Sunday, January 3, 2010

On Its Back

solar tortoise

A story published yesterday provides a lens on yet another point of value for the generation of energy at or near the site where energy is consumed.

In Solar showdown in Calif. tortoises' desert home our interests in the survival of the threatened remnant population of the desert tortoise is contrasted against the intention of BrightSource Energy to use a portion of the tortoise’s habitat for a multi-megawatt solar thermal project.

Even without knowing the specifics of this project, there is likely to be immediate and ongoing impact to the fragile desert ecology from the energy plant’s construction and maintenance. If you have ever hiked distance in the quiet desert, you no doubt have come across the distinctive parallel grooves left by a rogue vehicle that could have been carved before the last rain, or decades before.

In addition to traffic for the plant, the possible addition of transmission lines, line upgrades and maintenance, and the eventual decommissioning will all impact the landscape for decades or centuries to come. Then, there are toehold issues, and the countervailing inefficiencies introduced by transmission losses.

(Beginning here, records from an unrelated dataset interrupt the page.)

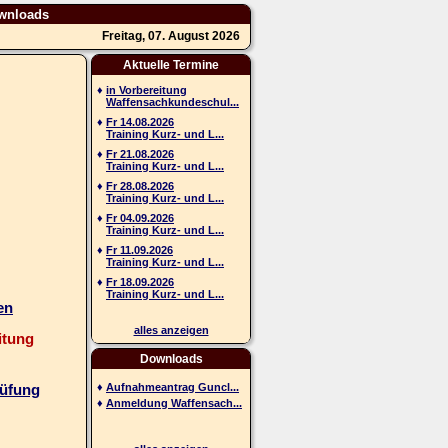
wnloads
Freitag, 07. August 2026
Aktuelle Termine
♦
in Vorbereitung
Waffensachkundeschul...
♦
Fr 14.08.2026
Training Kurz- und L...
♦
Fr 21.08.2026
Training Kurz- und L...
♦
Fr 28.08.2026
Training Kurz- und L...
♦
Fr 04.09.2026
Training Kurz- und L...
♦
Fr 11.09.2026
Training Kurz- und L...
♦
Fr 18.09.2026
Training Kurz- und L...
en
alles anzeigen
itung
Downloads
♦
Aufnahmeantrag Guncl...
rüfung
♦
Anmeldung Waffensach...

The poor planning and design that have occurred for decades should not be exacerbated because of the convenient and narrowly profitable proximity of sky-slashing transmission lines. We have already invaded, plowed, scraped, paved, eroded, and sacrificed enough desertscape only so that we can sprawl away from each other. Let us let the tortoise crawl as it will.

There are many economically distressed desert dwellers who would be more than happy to earn a few dollars – and save many more – by welcoming a solar energy system to the roof. Let’s put solar on our own happy backs.

Other than perhaps a few especially delicate humans, no animals were harmed in the production of this article.